Living in modern spaces does not always entail advanced synthetics and robotic housemaids. Often the simplest designs in collusion with a respect for the environment can give you the feeling of being progressive as Rana Ballout discovers about award-winning architect Nabil Gholam’s F-House

19 Jun 2007 By Official Bespoke 4 min read
Vantage point

Beautifully carved into the dramatic landscape of the Lebanese mountain range, the award winning F-House sprawls across 1,200 square-metres of a total of 11,000 square-metres of gorgeous and lush green land. Enveloping the vacation home, like some enchanted mist, are age-old pine and olive trees. The view from the house and out into the grounds is nothing short of mesmerizing. If The Titanic was set on terra firma, Leornado di Caprio would probably be claiming himself to be king of the world from one of the rooftops of this house. Looking down, you are overwhelmed by a stunning display of different species of trees and foliage. This is what it must feel like to live in your own world.

There is complete silence here. So-much-so that the crickets can be heard singing their tunes at intermittent moments during the day. “Every time the client goes to his vacation home, he calls me to tell me that he can hear the crickets outside which always makes me smile as it was a precondition he set for us once we took on the project in 2000,” says Nabil Gholam, the energetic architect that saw the project through from ideas being volleyed across the table, to inception, construction and completion. Still only in his mid-40s, Nabil Gholam is the director of NG Architecture & Planning firm that currently employs 60 architects and designers in Beirut and Barcelona. The firm’s most recent accolade was for overall winner in the much-prized MIPIM awards.

It’s no surprise that the clients chose Gholam as the begetter of their dream home. The architect first became interested in urban planning at the age of 12 when he visited Pompeii for the first time and was impressed with the city’s layout. It was only after completing high school that he decided to become an architect applying and completing his Bachelor degree at the École des Beaux Art in Paris. He later moved to New York City to attend Columbia University and earned a Master’s degree with honours in urban planning, after which he worked for illustrious architecture firm Ricardo Bofill’s Taller de Acquitaine for seven years. Today, he has an outstanding portfolio of projects and many more in the pipeline, including a 100-storey skyscraper in China.

[Recorded data]
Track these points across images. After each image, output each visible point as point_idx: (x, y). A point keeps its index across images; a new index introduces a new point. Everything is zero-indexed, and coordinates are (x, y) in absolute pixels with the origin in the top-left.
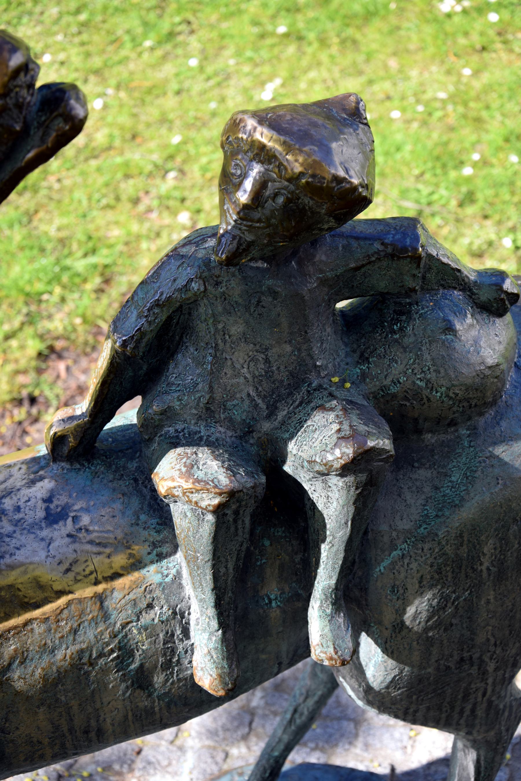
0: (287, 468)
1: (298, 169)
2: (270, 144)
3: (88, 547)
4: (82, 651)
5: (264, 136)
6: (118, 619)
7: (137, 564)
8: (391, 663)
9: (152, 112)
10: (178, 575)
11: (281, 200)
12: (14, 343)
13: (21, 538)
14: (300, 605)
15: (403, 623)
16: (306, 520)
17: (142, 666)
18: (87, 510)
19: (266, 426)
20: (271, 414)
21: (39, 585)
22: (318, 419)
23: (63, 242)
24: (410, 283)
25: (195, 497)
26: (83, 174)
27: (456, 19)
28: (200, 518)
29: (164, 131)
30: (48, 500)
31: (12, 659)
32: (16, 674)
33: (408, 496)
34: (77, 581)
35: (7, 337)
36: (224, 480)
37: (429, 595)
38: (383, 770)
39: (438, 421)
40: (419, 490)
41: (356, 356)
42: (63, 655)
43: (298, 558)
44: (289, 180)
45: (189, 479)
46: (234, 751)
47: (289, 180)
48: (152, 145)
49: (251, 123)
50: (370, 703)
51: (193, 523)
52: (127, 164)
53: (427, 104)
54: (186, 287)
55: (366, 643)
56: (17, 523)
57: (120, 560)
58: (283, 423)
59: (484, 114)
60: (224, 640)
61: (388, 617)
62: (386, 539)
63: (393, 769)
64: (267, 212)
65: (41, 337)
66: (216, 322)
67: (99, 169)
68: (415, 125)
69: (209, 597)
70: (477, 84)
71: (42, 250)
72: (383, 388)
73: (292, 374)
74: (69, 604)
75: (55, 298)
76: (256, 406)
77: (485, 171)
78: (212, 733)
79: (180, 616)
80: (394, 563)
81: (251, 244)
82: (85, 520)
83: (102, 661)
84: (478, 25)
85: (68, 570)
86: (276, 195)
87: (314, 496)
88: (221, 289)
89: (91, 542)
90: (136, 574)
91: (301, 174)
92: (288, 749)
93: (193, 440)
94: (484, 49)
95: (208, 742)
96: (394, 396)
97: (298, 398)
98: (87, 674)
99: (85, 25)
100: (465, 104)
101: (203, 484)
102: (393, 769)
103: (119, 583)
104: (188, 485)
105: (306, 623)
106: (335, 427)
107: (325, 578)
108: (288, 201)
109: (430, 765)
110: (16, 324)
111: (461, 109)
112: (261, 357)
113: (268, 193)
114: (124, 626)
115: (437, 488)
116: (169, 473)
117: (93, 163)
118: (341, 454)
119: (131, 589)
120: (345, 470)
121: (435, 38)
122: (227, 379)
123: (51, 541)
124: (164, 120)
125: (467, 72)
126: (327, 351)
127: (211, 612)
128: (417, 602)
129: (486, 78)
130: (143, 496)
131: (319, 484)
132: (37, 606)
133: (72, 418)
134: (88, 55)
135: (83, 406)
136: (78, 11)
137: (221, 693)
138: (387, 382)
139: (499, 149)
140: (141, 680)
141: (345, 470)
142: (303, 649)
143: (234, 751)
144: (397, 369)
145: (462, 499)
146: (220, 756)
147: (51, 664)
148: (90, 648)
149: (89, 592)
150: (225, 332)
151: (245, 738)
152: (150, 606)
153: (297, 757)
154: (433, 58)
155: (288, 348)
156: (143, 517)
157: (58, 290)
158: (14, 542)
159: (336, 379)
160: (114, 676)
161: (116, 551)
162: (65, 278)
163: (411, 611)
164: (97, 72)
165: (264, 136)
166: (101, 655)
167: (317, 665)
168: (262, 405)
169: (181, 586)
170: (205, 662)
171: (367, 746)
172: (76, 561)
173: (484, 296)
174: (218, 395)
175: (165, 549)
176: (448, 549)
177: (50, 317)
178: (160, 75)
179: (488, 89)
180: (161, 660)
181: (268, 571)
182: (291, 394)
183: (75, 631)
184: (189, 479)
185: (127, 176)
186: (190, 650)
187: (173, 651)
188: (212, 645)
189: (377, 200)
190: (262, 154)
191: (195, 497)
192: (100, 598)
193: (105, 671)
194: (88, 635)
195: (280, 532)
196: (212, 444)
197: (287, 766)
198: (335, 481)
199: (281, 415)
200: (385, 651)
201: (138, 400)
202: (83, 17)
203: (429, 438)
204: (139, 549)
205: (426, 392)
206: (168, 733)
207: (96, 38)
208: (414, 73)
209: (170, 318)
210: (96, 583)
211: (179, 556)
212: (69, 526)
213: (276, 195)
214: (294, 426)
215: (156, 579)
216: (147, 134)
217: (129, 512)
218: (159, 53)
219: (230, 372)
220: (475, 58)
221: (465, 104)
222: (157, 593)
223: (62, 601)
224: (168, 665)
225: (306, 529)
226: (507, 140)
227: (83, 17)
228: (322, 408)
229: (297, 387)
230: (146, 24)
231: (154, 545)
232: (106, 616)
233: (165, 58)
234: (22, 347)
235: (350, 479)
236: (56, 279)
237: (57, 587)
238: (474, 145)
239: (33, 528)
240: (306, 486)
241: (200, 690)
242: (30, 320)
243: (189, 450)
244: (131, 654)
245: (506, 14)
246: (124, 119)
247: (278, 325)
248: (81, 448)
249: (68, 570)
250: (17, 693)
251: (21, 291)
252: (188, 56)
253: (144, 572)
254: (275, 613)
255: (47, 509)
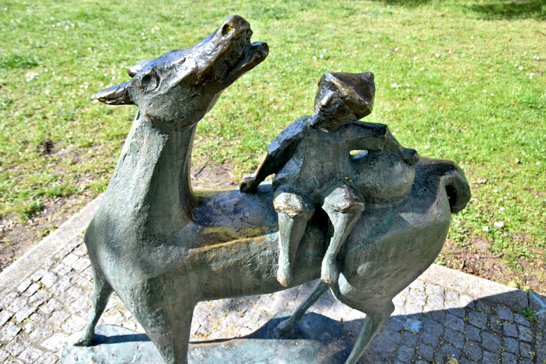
0: (324, 207)
1: (345, 94)
2: (336, 84)
3: (247, 224)
4: (238, 261)
5: (335, 81)
6: (253, 252)
7: (263, 233)
8: (349, 286)
9: (298, 103)
10: (277, 240)
11: (337, 106)
12: (245, 163)
13: (223, 217)
14: (331, 325)
15: (356, 272)
16: (327, 228)
17: (259, 270)
18: (249, 211)
19: (318, 191)
20: (320, 187)
21: (227, 234)
22: (338, 190)
23: (265, 136)
24: (380, 147)
25: (287, 211)
26: (275, 117)
27: (396, 90)
28: (288, 220)
29: (302, 109)
30: (236, 205)
31: (213, 259)
32: (213, 265)
33: (366, 225)
34: (240, 235)
35: (243, 161)
36: (299, 207)
37: (368, 264)
38: (339, 319)
39: (382, 200)
40: (371, 224)
41: (355, 171)
42: (231, 261)
43: (322, 241)
44: (342, 98)
45: (286, 204)
46: (290, 303)
47: (342, 98)
48: (298, 112)
49: (330, 76)
50: (338, 298)
51: (284, 221)
52: (289, 117)
53: (384, 112)
54: (297, 135)
55: (341, 275)
56: (223, 211)
57: (257, 231)
58: (324, 191)
59: (402, 118)
60: (290, 266)
61: (352, 269)
62: (355, 240)
63: (342, 320)
64: (331, 109)
65: (254, 163)
66: (306, 149)
67: (280, 117)
68: (379, 118)
69: (287, 249)
70: (400, 109)
71: (259, 137)
72: (364, 184)
73: (331, 173)
74: (236, 243)
75: (260, 152)
76: (316, 183)
77: (400, 134)
78: (284, 296)
79: (275, 255)
80: (357, 250)
81: (323, 121)
82: (247, 214)
83: (245, 266)
84: (403, 92)
85: (238, 231)
86: (336, 103)
87: (331, 219)
88: (310, 138)
89: (248, 222)
90: (262, 237)
91: (347, 96)
92: (308, 307)
93: (291, 191)
94: (404, 99)
95: (282, 299)
96: (367, 188)
97: (332, 182)
98: (239, 269)
99: (284, 76)
100: (396, 114)
101: (291, 207)
102: (342, 320)
103: (256, 239)
104: (286, 206)
105: (321, 265)
106: (344, 194)
107: (331, 251)
108: (340, 106)
109: (355, 321)
110: (247, 158)
111: (394, 115)
112: (320, 165)
113: (333, 102)
114: (255, 254)
115: (377, 225)
116: (280, 201)
117: (279, 115)
118: (344, 204)
119: (259, 242)
120: (345, 211)
121: (389, 94)
122: (307, 170)
123: (234, 219)
124: (302, 106)
125: (398, 105)
126: (344, 168)
127: (287, 255)
128: (363, 265)
129: (403, 108)
130: (270, 210)
131: (334, 215)
132: (225, 242)
133: (250, 178)
134: (283, 85)
135: (254, 175)
136: (283, 72)
137: (286, 285)
138: (366, 182)
139: (405, 129)
140: (258, 275)
141: (345, 211)
142: (318, 275)
143: (290, 303)
144: (369, 178)
145: (386, 231)
146: (285, 304)
147: (226, 264)
148: (241, 260)
149: (244, 240)
150: (308, 153)
151: (294, 300)
152: (265, 249)
153: (311, 309)
154: (387, 100)
155: (331, 164)
156: (268, 217)
157: (261, 150)
158: (221, 218)
159: (346, 178)
160: (248, 272)
161: (257, 227)
162: (264, 146)
163: (360, 268)
164: (285, 90)
165: (335, 81)
166: (245, 264)
167: (322, 282)
168: (318, 183)
169: (277, 244)
170: (281, 274)
171: (334, 310)
172: (241, 228)
173: (406, 157)
174: (302, 176)
175: (274, 229)
176: (378, 248)
177: (257, 157)
178: (303, 93)
179: (403, 111)
180: (266, 269)
181: (310, 244)
182: (329, 181)
183: (237, 253)
184: (286, 204)
185: (288, 120)
186: (277, 268)
187: (271, 267)
188: (285, 267)
189: (373, 113)
190: (333, 87)
191: (287, 211)
192: (248, 243)
193: (246, 270)
194: (241, 255)
195: (317, 231)
196: (298, 194)
197: (306, 312)
198: (341, 215)
199: (324, 188)
200: (348, 281)
201: (274, 174)
202: (284, 74)
203: (377, 206)
204: (265, 228)
205: (379, 188)
206: (270, 294)
207: (287, 81)
208: (381, 103)
209: (289, 146)
210: (247, 237)
211: (279, 233)
212: (241, 215)
213: (336, 103)
214: (328, 192)
215: (269, 240)
216: (297, 109)
217: (264, 214)
218: (304, 87)
219: (308, 168)
220: (401, 102)
221: (396, 114)
222: (269, 245)
223: (234, 241)
224: (268, 272)
225: (327, 231)
226: (408, 126)
227: (284, 74)
228: (340, 187)
229: (332, 178)
230: (302, 78)
231: (270, 227)
232: (249, 250)
233: (306, 88)
234: (247, 165)
235: (346, 215)
236: (261, 146)
237: (233, 236)
238: (397, 126)
239: (228, 214)
240: (329, 215)
241: (279, 283)
242: (251, 157)
243: (288, 194)
244: (256, 266)
245: (412, 91)
246: (291, 104)
247: (329, 154)
248: (251, 188)
249: (238, 231)
250: (213, 272)
251: (250, 148)
252: (313, 89)
253: (265, 236)
254: (310, 260)
255: (235, 208)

PROBLEMS AND TASKS:
- a) Condense the paragraph of the F-House article that begins "It's no surprise that the clients chose Gholam" into a short bulleted list that keeps its main facts.
- b) Carry the F-House article forward from its final paragraph.

TASK RESPONSES:
- a)
- Gholam's interest in urban planning began at age 12, when he first visited Pompeii and was impressed by the city's layout.
- After high school he decided to become an architect and earned a Bachelor's degree at the École des Beaux Art in Paris.
- At Columbia University in New York City he earned a Master's degree with honours in urban planning.
- He then worked for seven years at Ricardo Bofill's Taller de Acquitaine.
- He now has an outstanding portfolio and many more projects in the pipeline, including a 100-storey skyscraper in China.

- b)
In order to preserve the stunning natural quality of the landscape and because the architect abhors creating structures that look alien to the surroundings, the three-storied house was lowered about three metres so as to respect the continuation of the mountain range that holds it. “The idea of touching a land that is completely virginal is not within our lexicon. We knew we were going to leave scars but we wanted to keep them to a minimum. The scars and lines we use in the house are very deliberate. We tried as much as possible to insert the living spaces between those cuts in the land,’ explains Gholam. Thanks to Mother Nature and the firm’s successful collaboration with landscape artist Vladimir Durovic, you have your own little secret garden, though mini-park may be a more appropriate description. For every tree that was removed, another was planted in its stead, Gholam reveals.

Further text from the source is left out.